It's a tall, tall world
Despite an absolute disbelief in omens, Paul Carter is beginning to wonder whether his middle name is really Damien
It’s
a good job I don’t believe in omens. If I did I think I’d have already
decided that I would be better off spending the next 12 months strapped
to my bed, surviving by eating nothing but takeaway food that has been
stuffed through my letterbox, preferably by someone wearing gloves.
This wouldn’t be some overly melodramatic reaction to the fact that our wages will soon be worth less than the Zimbabwean dollar either, or even to hide away from hordes of knife wielding gits roaming the streets, I’d be doing it to protect me from myself.

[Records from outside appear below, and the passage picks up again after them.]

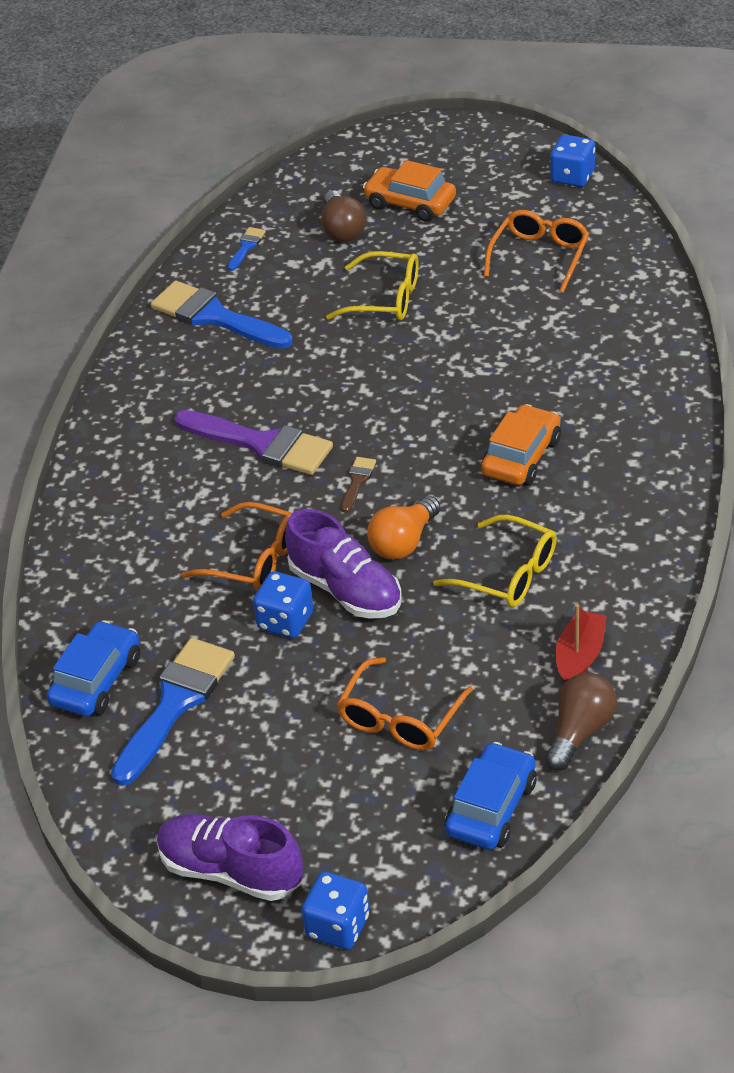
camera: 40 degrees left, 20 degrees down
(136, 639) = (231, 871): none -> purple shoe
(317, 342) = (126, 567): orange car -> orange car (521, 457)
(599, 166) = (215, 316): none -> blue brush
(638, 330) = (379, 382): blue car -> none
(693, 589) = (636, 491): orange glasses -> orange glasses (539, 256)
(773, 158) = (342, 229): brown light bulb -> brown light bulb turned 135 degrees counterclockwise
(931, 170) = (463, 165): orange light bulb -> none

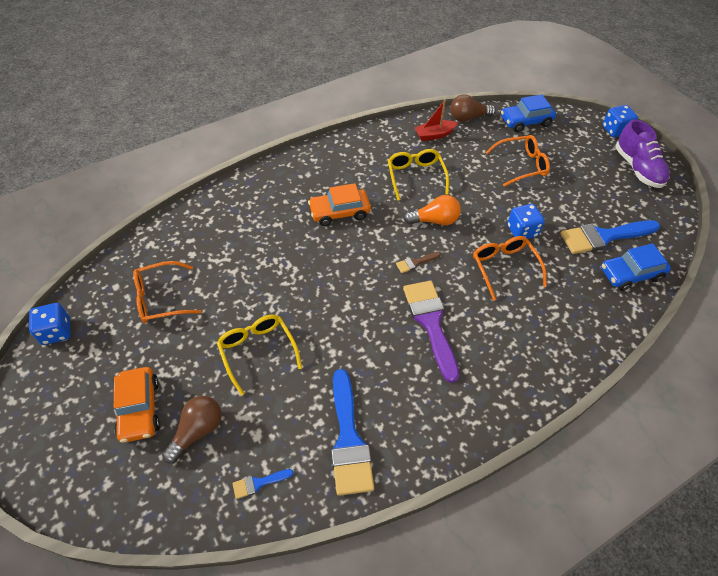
camera: 135 degrees left, 10 degrees up
(345, 590) = (482, 222): purple shoe -> none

You see, as I’ve mentioned before, I have a tendency to fall over occasionally. Now these gravitational excursions usually occur in the small hours after one too many tequilas, but also have a habit of occurring in far more mundane circumstances such as taking out the rubbish or over-exuberantly making the bed.
This was evidenced only too well by the fact that I managed to start 2009 in quite spectacular circumstances by sprawling into a flower bed, a whole five minutes after getting up and leaving the house on New Year’s Day, leaving me decorated in large amounts of mud and sporting a very attractive cut on my arm.
I then had to rush for a train back to London, on which I had to sit for over an hour, resembling the bedraggled victim of a fox hunt.
Despite not believing in omens and putting it firmly down to bad luck and residual drunkenness, arriving back in the city did reinforce the notion that there are days when I think that the world is conspiring against small people like me.
I don’t mean in a constant, 24-7, ubiquitous kind of way, but I’m convinced that there are actual days of the year set aside in a secret calendar somewhere that you can only access if you happen to be over five foot six.
Without wishing to regale you with the complete succession of mundane trivialities that combine to make up my life, I feel I need to fully illustrate my pain.
After being forced to stand up on the tube on my ride home came the rucksack. In my face. Now, using the tube regularly when you’re at waist height like me is fraught with danger at the best of times. I’ve come to accept that dodging elbows, inhaling noxious gases, and (pretending I’m) averting my eyes from embarrassingly located bodily parts all come with the territory. It’s not ideal, but hey, it’s either that or the bus, and that’s even more terrifying. I finally got home looking and feeling like I’d just gone through an episode of Countryfile and that assault course at the end of the Krypton Factor in quick succession.
Still, home sweet home, I convinced myself that I was finally safe from the world, and could concentrate on putting my New Year’s resolutions into practice. At which point I switched on the light, and the bulb blew. Which I couldn’t reach to change. Fumbling in the dark, I then tripped over the step I have to keep in the hallway in order to reach the entry phone, getting mud and leaves onto the carpet in the process. I lay there in the dark, and told myself it was a good job I didn’t believe in omens. Happy New Year.